◆ **Assignment**: The records are to be reproduced verbatim.

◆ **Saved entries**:
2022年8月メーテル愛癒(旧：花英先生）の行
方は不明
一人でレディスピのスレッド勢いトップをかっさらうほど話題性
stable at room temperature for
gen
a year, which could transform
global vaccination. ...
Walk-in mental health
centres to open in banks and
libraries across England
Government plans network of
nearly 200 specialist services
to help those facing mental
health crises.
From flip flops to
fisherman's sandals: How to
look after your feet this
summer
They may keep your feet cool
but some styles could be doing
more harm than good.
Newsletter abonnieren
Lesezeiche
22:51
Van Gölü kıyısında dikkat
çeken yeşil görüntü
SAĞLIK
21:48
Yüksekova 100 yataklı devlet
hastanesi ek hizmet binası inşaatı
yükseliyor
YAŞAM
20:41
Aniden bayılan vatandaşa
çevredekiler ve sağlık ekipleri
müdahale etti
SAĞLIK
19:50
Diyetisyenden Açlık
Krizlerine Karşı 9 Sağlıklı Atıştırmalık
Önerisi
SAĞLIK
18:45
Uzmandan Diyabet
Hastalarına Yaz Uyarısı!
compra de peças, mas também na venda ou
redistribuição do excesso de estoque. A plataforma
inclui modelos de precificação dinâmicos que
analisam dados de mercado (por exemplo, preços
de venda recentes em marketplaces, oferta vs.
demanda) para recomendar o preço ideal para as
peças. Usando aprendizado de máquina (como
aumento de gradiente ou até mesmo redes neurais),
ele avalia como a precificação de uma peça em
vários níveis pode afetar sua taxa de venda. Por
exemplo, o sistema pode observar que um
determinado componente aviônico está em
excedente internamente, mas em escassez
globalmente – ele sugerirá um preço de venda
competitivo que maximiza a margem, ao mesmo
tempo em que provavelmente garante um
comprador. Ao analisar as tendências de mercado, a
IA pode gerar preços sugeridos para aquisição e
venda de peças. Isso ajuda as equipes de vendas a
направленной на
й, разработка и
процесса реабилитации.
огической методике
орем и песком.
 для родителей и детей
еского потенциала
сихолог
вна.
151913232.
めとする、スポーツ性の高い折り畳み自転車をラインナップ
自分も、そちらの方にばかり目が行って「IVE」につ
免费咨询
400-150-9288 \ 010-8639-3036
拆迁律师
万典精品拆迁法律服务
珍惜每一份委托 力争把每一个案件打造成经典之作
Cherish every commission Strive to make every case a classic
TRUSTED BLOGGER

◆ **Solution for this problem**:
2022年8月メーテル愛癒(旧：花英先生）の行
方は不明
一人でレディスピのスレッド勢いトップをかっさらうほど話題性
stable at room temperature for
gen
a year, which could transform
global vaccination. ...
Walk-in mental health
centres to open in banks and
libraries across England
Government plans network of
nearly 200 specialist services
to help those facing mental
health crises.
From flip flops to
fisherman's sandals: How to
look after your feet this
summer
They may keep your feet cool
but some styles could be doing
more harm than good.
Newsletter abonnieren
Lesezeiche
22:51
Van Gölü kıyısında dikkat
çeken yeşil görüntü
SAĞLIK
21:48
Yüksekova 100 yataklı devlet
hastanesi ek hizmet binası inşaatı
yükseliyor
YAŞAM
20:41
Aniden bayılan vatandaşa
çevredekiler ve sağlık ekipleri
müdahale etti
SAĞLIK
19:50
Diyetisyenden Açlık
Krizlerine Karşı 9 Sağlıklı Atıştırmalık
Önerisi
SAĞLIK
18:45
Uzmandan Diyabet
Hastalarına Yaz Uyarısı!
compra de peças, mas também na venda ou
redistribuição do excesso de estoque. A plataforma
inclui modelos de precificação dinâmicos que
analisam dados de mercado (por exemplo, preços
de venda recentes em marketplaces, oferta vs.
demanda) para recomendar o preço ideal para as
peças. Usando aprendizado de máquina (como
aumento de gradiente ou até mesmo redes neurais),
ele avalia como a precificação de uma peça em
vários níveis pode afetar sua taxa de venda. Por
exemplo, o sistema pode observar que um
determinado componente aviônico está em
excedente internamente, mas em escassez
globalmente – ele sugerirá um preço de venda
competitivo que maximiza a margem, ao mesmo
tempo em que provavelmente garante um
comprador. Ao analisar as tendências de mercado, a
IA pode gerar preços sugeridos para aquisição e
venda de peças. Isso ajuda as equipes de vendas a
направленной на
й, разработка и
процесса реабилитации.
огической методике
орем и песком.
 для родителей и детей
еского потенциала
сихолог
вна.
151913232.
めとする、スポーツ性の高い折り畳み自転車をラインナップ
自分も、そちらの方にばかり目が行って「IVE」につ
免费咨询
400-150-9288 \ 010-8639-3036
拆迁律师
万典精品拆迁法律服务
珍惜每一份委托 力争把每一个案件打造成经典之作
Cherish every commission Strive to make every case a classic
TRUSTED BLOGGER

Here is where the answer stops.